(ВЫБРАННЫЙ ОТРЫВОК):
>>>>>
В апреле 1948 года я почувствовал, что нашел эту форму, и по какому-то странному наитию понял, что смогу воплотить ее за один присест, днем ли, ночью – не знаю, но сразу. Я покончил с набросками и как-то утром, выйдя из дома на Грейс-Корт на Бруклинских Высотах, отправился за город, где за год до этого мы купили участок земли. Прошлое лето мы прожили здесь в старом фермерском доме, который его прежний хозяин – изготовитель визитных карточек Филипп Яффе, издававший вдобавок тонкий журнал для специалистов-синологов под названием «Амеразия», – основательно обновил. Мэри была одним из его секретарей и первая узнала, что он собирается продавать свой участок. Около двух лет Яффе находился под следствием по делу о публикации без санкции государственного департамента докладов экспертов из «Джон Стюарт сервис», которые вместе с рядом других специалистов предсказали неизбежную победу Мао и предложили Америке отказаться от бесплодной поддержки своего любимца Чан Кайши. «Амеразия» была никчемным изданием, чье существование оправдывалось стремлением Яффе оставить свой след в истории, однако он достойно встретил ярость китайского лобби, которая обрушивалась на всех, кто позволял себе усомниться в непогрешимости Чан Кайши. Правительство представило в суд записи бесед, которые, по утверждению Яффе, он вел, гуляя по проселочным дорогам в окрестностях загородного дома. Таким образом, они могли быть сделаны только с помощью подслушивающих микрофонов дальнего радиуса действия. В итоге государственный департамент отказался от услуг «Джон Стюарт сервис», что способствовало сохранению идеологической непорочности этого учреждения, лишившегося, однако, возможности реально оценивать китайские события.
<<<<<
(ЧТО НУЖНО СДЕЛАТЬ 1):
Какой журнал издавал Филипп Яффе, согласно отрывку?
(ЧТО НУЖНО СДЕЛАТЬ 2):
Пожалуйста, перескажите отрывок в двух предложениях.
Записи с отрывком никак не связаны.

(ЗАПИСИ НАБОРА ДАННЫХ):
>>>>>
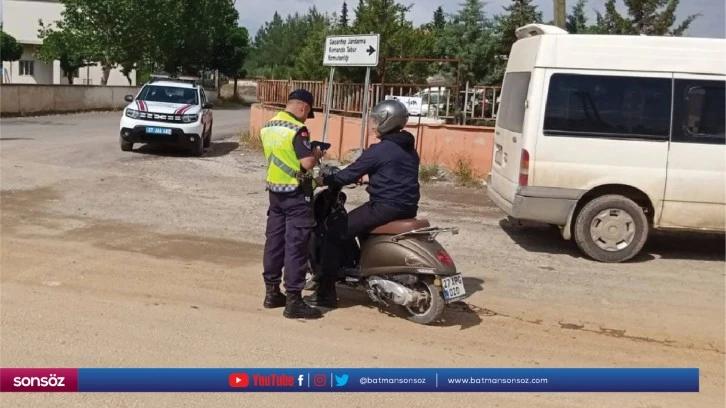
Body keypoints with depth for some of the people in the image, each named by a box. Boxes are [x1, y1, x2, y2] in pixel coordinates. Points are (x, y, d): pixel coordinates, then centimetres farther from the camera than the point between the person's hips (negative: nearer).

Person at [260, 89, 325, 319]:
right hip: (296, 194, -8)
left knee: (274, 240, 14)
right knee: (296, 246, -5)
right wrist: (316, 154, -3)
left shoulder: (267, 128, 8)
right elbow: (307, 163, -24)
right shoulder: (297, 129, -17)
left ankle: (272, 292, 22)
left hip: (274, 190, 8)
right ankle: (293, 301, -3)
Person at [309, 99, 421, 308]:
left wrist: (324, 180, 3)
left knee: (335, 234, -2)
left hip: (385, 207, -9)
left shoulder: (379, 150, -13)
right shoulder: (409, 149, 13)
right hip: (407, 208, 9)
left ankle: (326, 293, -3)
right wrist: (369, 178, 33)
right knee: (357, 224, 31)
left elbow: (350, 174, -11)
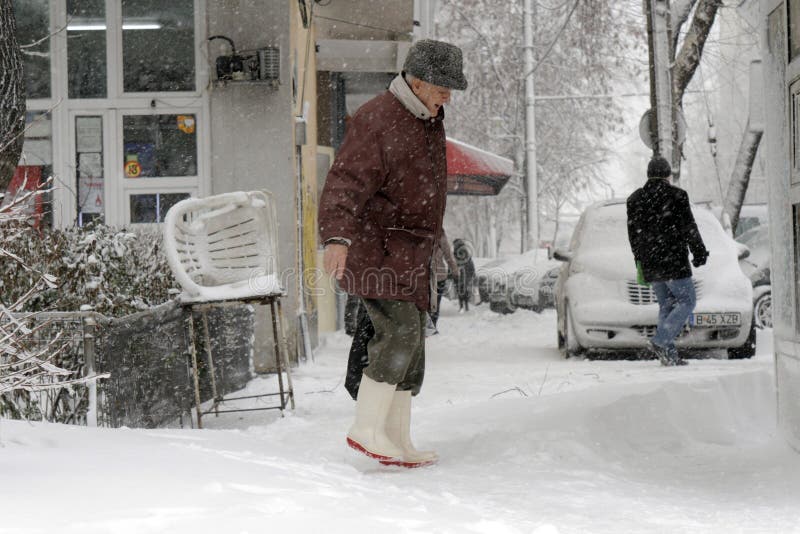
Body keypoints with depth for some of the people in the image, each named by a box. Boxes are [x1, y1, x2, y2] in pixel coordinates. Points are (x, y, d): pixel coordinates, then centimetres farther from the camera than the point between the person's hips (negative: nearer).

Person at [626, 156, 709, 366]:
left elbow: (633, 234, 14)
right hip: (673, 261, -6)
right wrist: (699, 252, 4)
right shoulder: (676, 196, -5)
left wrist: (640, 261, 22)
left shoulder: (635, 199, 10)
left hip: (649, 264, 6)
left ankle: (670, 354, 5)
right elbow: (689, 228, -6)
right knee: (686, 301, 1)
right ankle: (660, 341, -15)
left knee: (666, 304, 13)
<<<<<
(ВАШЕ РЕШЕНИЕ 1):
Тонкий журнал для специалистов-синологов «Амеразия».

(ВАШЕ РЕШЕНИЕ 2):
В апреле 1948 года рассказчик покончил с набросками и отправился за город, на участок со старым фермерским домом, который основательно обновил его прежний хозяин Филипп Яффе, издатель журнала «Амеразия». Яффе около двух лет находился под следствием за публикацию без санкции государственного департамента докладов экспертов из «Джон Стюарт сервис», предсказавших победу Мао, и в итоге государственный департамент отказался от услуг «Джон Стюарт сервис».